Walau banyak tawarkan keuntungan, budidaya lele jega mempunyai rintangan yang lumayan berat ditambah lagi kita memakai skema budidaya kenvensional. Sekarang ini harga kapan makin lama makin tinggi walau sebenarnya keperluan modal terbanyak untuk beli pakan capai 75%. Disamping itu masalah yang lain seringkali ditemui sait ini makin sempitnya tempat untuk budidaya.

Membaca jumlahnya persoalan yang ditemui oleh beberapa petani lele, beberapa ilmuan coba menemukan jalan keluar lewat jalan tehnologi. Hasilnya diketemukanlah tehnologi budidaya lele skema bioflok. Skema ini digadang gadang mempunyai banyak keunggulan serta sanggup tingkatkan produksi.

Bioflok berawal dari kata bio yang berarti kehidupan sedang flok berarti gumpalan. Jadi bioflok bisa disimpulkan untuk skema yang manfaatkan bahansisa atau kotoran yang ada di kolam dengan membuatnya untuk gumpalan gumpalan kecil yang nanti menjadi makanan penambahan untuk lele.

Konsep kerja bioflok yakni mengganti senyawa organik amoniak, hidrogen sulfida ,gas metan, nitrit yang bahaya untuk kehidupan lele jadi makanan yang berprotein tinggi dengan masukkan probiotik. timbulnya bahan bahan yang beracun ini sebab tingkat oksigen di air benar-benar rendah hingga bakteri yang sanggup hidup yakni bakteri anairob. Agar bakteri yang hidup bakteri aerob karena itu kolam perlu mendapatkan suplai ogsigen yang banyak.

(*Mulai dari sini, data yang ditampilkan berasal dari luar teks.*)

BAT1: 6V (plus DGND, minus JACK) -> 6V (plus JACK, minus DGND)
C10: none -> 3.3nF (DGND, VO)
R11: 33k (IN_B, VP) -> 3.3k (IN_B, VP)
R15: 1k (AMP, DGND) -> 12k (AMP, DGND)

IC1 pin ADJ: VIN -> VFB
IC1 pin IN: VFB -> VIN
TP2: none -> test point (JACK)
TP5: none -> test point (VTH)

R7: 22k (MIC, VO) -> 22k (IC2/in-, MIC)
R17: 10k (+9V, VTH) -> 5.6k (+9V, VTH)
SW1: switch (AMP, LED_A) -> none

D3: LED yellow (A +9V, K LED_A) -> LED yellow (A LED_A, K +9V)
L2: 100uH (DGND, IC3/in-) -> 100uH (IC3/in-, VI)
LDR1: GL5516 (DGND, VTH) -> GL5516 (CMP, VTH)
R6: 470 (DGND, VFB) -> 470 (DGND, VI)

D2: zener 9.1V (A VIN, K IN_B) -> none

Untuk tingkatkan ogsigen skema perlu di aerasi dengan cara terus-terusan. Aerator (alat untuk aerasi) di letakkan ditengah-tengah kolam. Kecuali untuk tingkatkan ogsigen aerator berperan untuk mengeduk air serta pengendapan yang ada di dalam kolam.

Skema bioflok memakai kolam bulat sebab pada kolam bulat jarak di antara aerator dengan pinggir kolam sama di tiap sisinya. Dengan bentuk kolam semacam ini penebaran oksigen bisa menjadi sama sisemua sisi kolam.

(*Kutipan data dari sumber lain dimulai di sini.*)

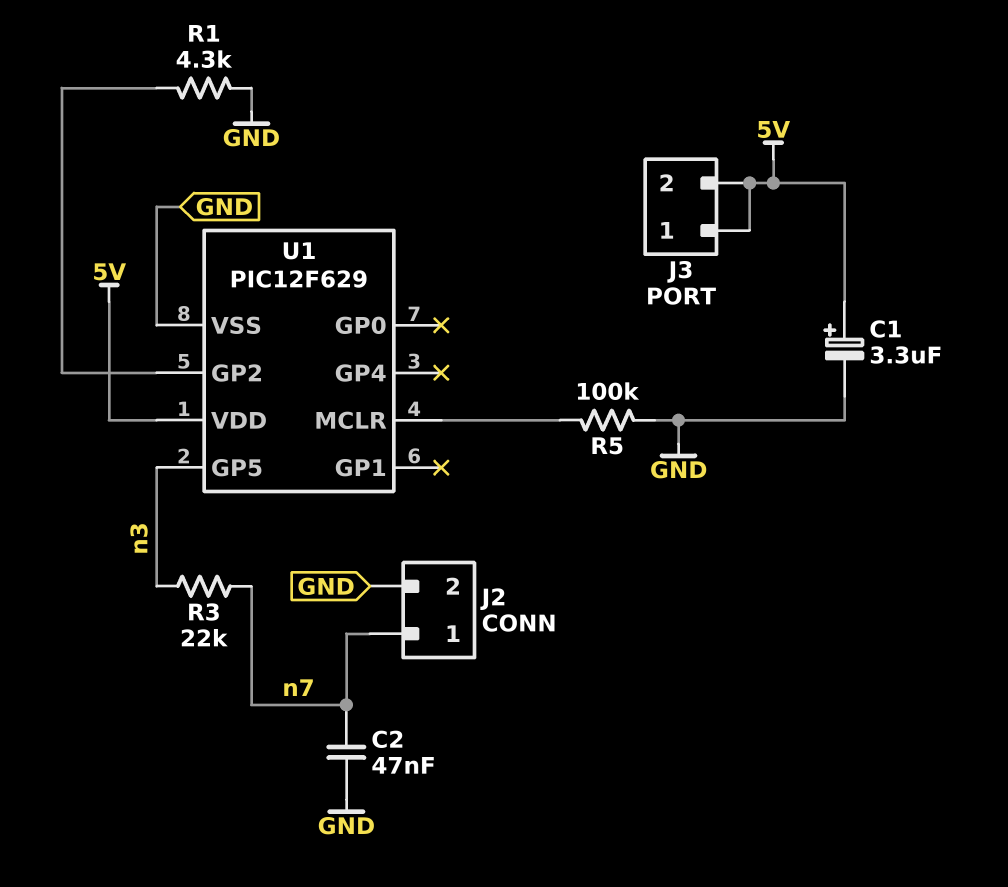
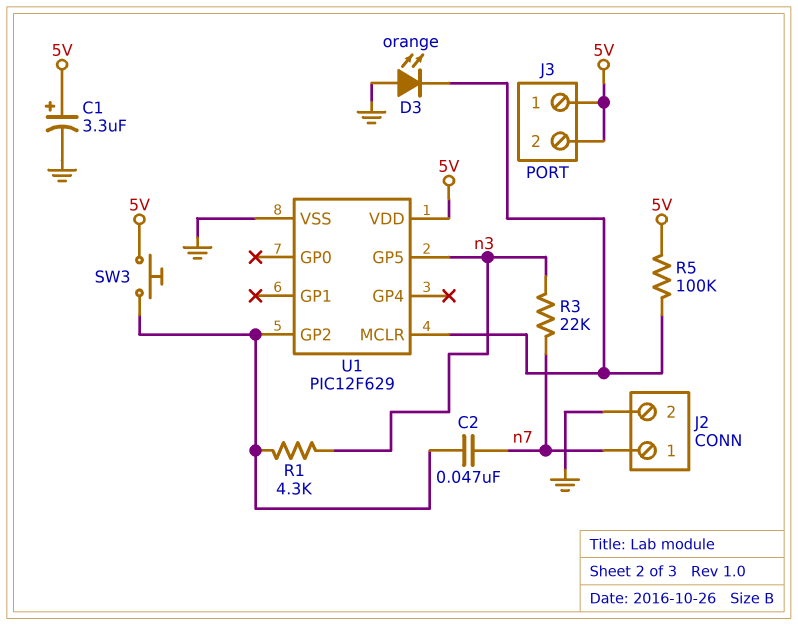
C2: 47nF (GND, n7) -> 47nF (U1/GP2, n7)
D3: none -> LED orange (A GND, K U1/MCLR)
R1: 4.3k (GND, U1/GP2) -> 4.3k (U1/GP2, n3)
R5: 100k (GND, U1/MCLR) -> 100k (5V, U1/MCLR)
SW3: none -> button (5V, U1/GP2)

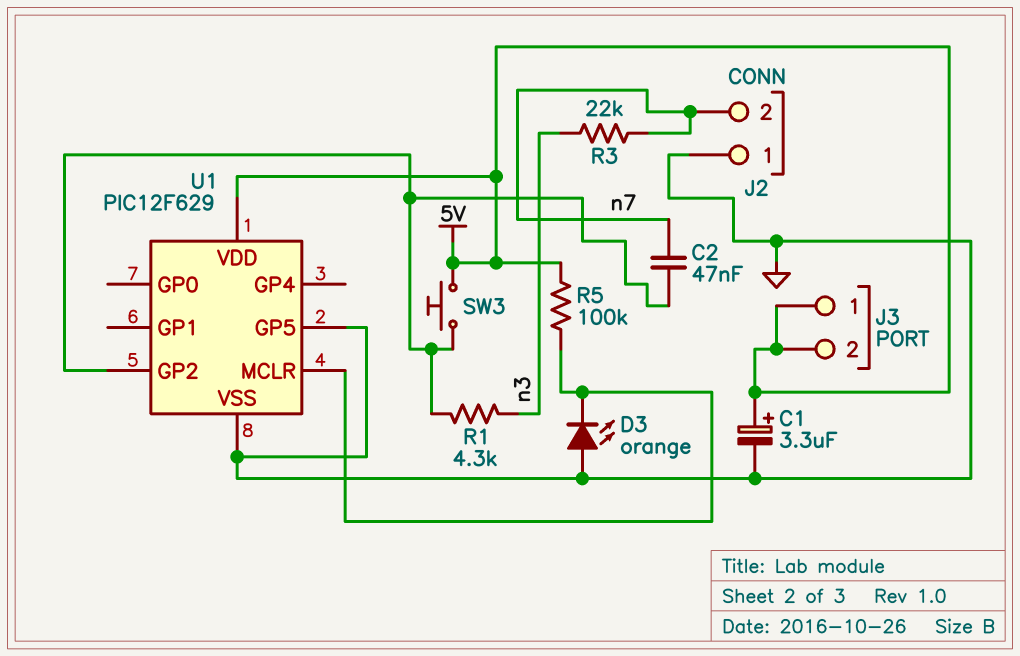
J2 pin 1: n7 -> GND
J2 pin 2: GND -> n7
U1 pin GP5: n3 -> GND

Budidaya skema bioflok sanggup mengirit pakan sampai 30%. ini dapat berlangsung sebab ada makanan kaya protein tinggi berbentuk flok yang sudah ada di dalam kolam. Pakan yang irit akan tingkatkan keuntungan petani mengingat ongkos terbesar untuk beli pakan.

Waktu pembudidayaan air dalam skema bioflok didak akan ditukar hingga akan mengirit air. Ini benar-benar berguna khususnya pada wilayah yang paling susah air. Sebetulnya dalam bioflok ada air yang dibuang (untuk buang pengendapan di kolam) serta ditambah tapi jika dihitung tetap semakin lebih irit air jika dibandingkan skema konservatif. Pembuangan air dilaksanakan tiap hari 1 kali serta akan ditambah air kembali lagi tiap satu minggu sekali.

Dibandingkan dengan skema konservatif, bioflok memuat ikan semakin banyak. Dalam luas kolam yang serupa pada kolam konservatif cuman sanggup memuat ikan lebih kurang 300 sampai 500 ekor/ m3 sedang pada skema bioflok sanggup memuat sampai 1000 ekor/ m3 serta dapat bertambah. Dengan daya tampung yang semakin banyak karena itu produksi semakin lebih banyak walau lahannya terbatas.

Kolam yang bagus mempunyai pH 6 sampai 9. Untuk lele yang kecil upayakan pH air antara 6 sampai 7,5 sebab lele kecil kurang sanggup hidup pada kondiri pH tinggi.

Mudah-mudahan berguna Salam dari dewitani

Tinggalkan Balasan

Alamat email Anda tidak akan dipublikasikan.